DYM

Gene Facts

• HGNC Symbol: DYM (HGNC:21317)
• HGNC Name: dymeclin
• Gene type: protein-coding gene
• Locus type: gene with protein product
• Previous symbols: No previous names found
• Alias symbols: FLJ20071, DMC, SMC
• %HI: 20.38
• pLI: 0
• LOEUF: 1.08
• Cytoband: 18q21.1
• Genomic Coordinates:

  GRCh37/hg19:	chr18:46562757-46987015
  GRCh38/hg38:	chr18:49036387-49460645

• MANE Select Transcript: NM_001353214.3 ENST00000675505.1
• Function: Necessary for correct organization of Golgi apparatus. Involved in bone development. {ECO:0000269|PubMed:21280149}. (Source: Uniprot)

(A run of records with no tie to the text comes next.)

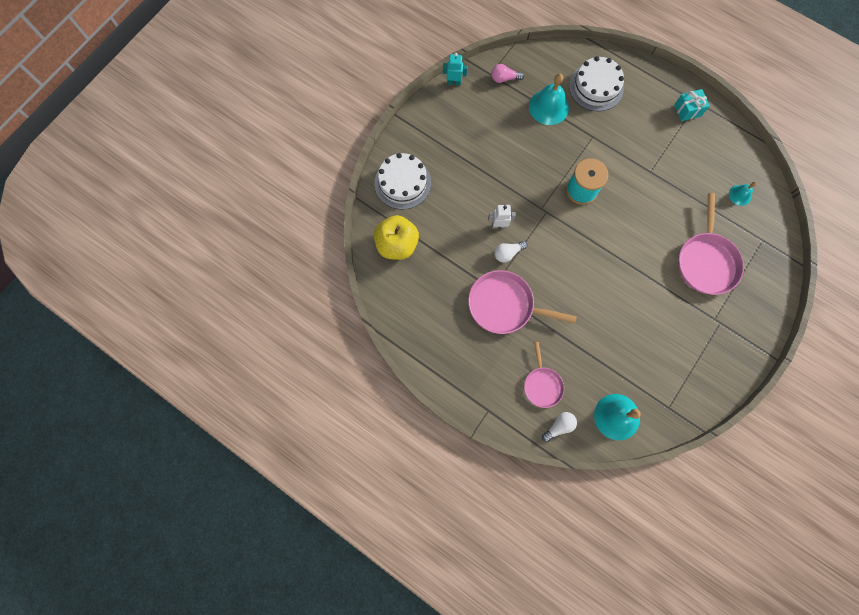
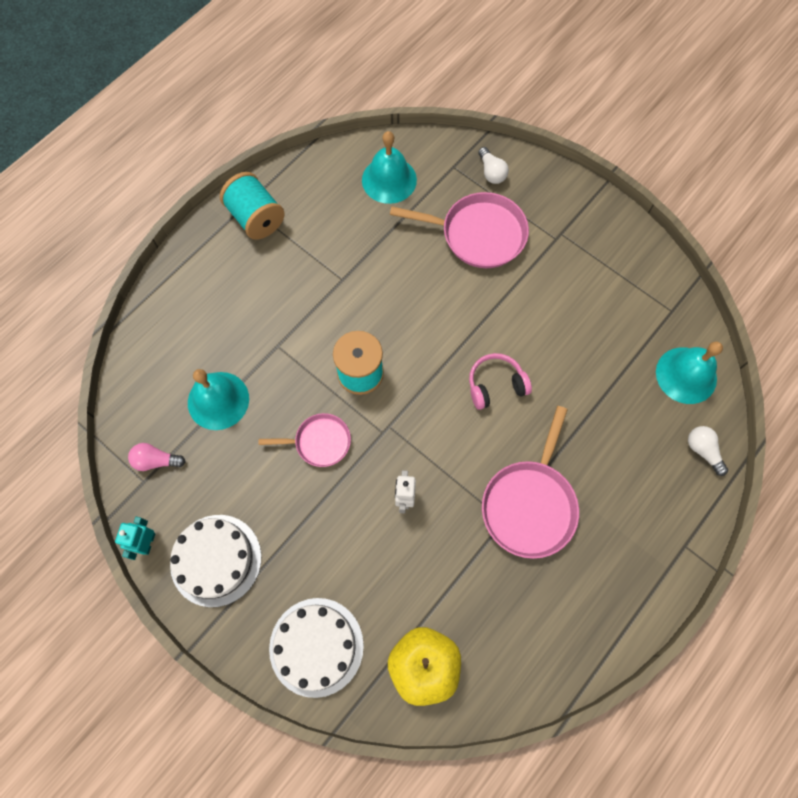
camera: 85 degrees left, 5 degrees down
(504, 78) = (156, 461): pink light bulb -> pink light bulb turned 90 degrees clockwise
(508, 253) = (450, 490): white light bulb -> white light bulb (491, 172)
(542, 385) = (646, 465): pink pan -> pink pan (320, 442)
(587, 279) = (495, 385): none -> pink headphones
(596, 87) = (197, 329): white cake -> white cake (216, 560)
(687, 110) = (256, 218): turquoise gift -> turquoise spool
(739, 195) = (389, 180): turquoise bell -> turquoise bell, size x1.87

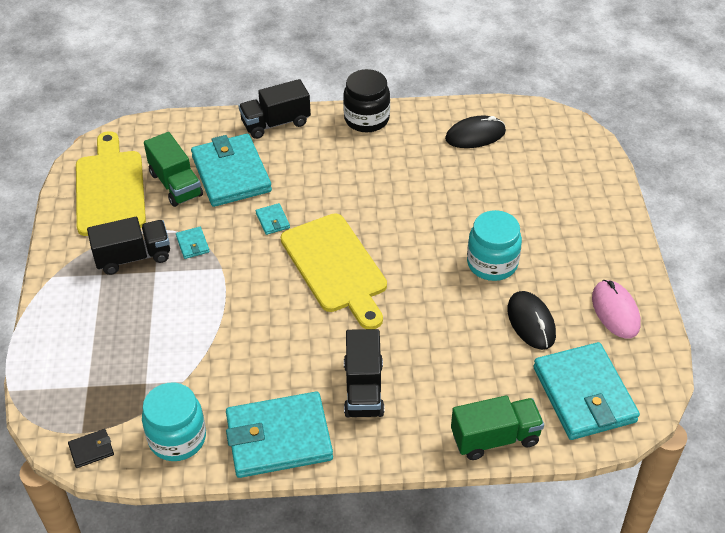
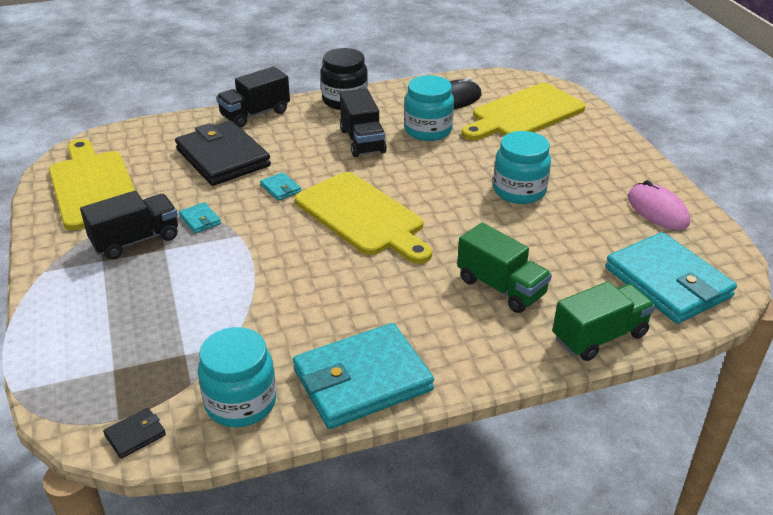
camera: 15 degrees left, 10 degrees down
(176, 184) = (165, 173): green truck -> green truck (501, 287)
(231, 174) = (222, 158): turquoise wallet -> black wallet
(363, 389) = (438, 316): black truck -> black truck (362, 141)
(434, 172) = (428, 130): none -> turquoise jar
(531, 322) = (582, 231): black mouse -> none
(538, 166) = (524, 113): none -> yellow cutting board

Dosage Sensitivity Summary (Gene)

• Dosage ID: ISCA-20623
• ClinGen Curation ID: CCID:007041
• Curation Status: Complete
• Issue Type: Dosage Curation - Gene
• Haploinsufficiency: Gene Associated with Autosomal Recessive Phenotype (30)
• Triplosensitivity: No Evidence for Triplosensitivity (0)
• Last Evaluated: 02/23/2012

Haploinsufficiency (HI) Score Details

• HI Score: 30
• HI Evidence Strength: Gene Associated with Autosomal Recessive Phenotype

HI Disease

• spondyloepiphyseal dysplasia

• HI Evidence Comments: Defects in DYM are the cause of Dyggve-Melchior-Clausen dysplasia (DMC) and Smith-McCort dysplasia (SMS), two similar rare autosomal recessive osteochondrodysplasias. Most mutations identified in DMC predict a loss of function, while those identified in SMC are mainly missense mutations, presumably associated with residual DYM activity and a less severe phenotype. Of note, Two small intragenic duplications in the DYM gene were detected in two seperate DMC kindreds. These were expected to result in a premature termination codon and the transcripts destroyed by nonsense mediated decay with subsequent failure to produce a protein product (PMID: 16326827).

Triplosensitivity (TS) Score Details

• TS Score: 0
• TS Evidence Strength: No Evidence for Triplosensitivity
• TS Evidence Comments: No Literature Identified.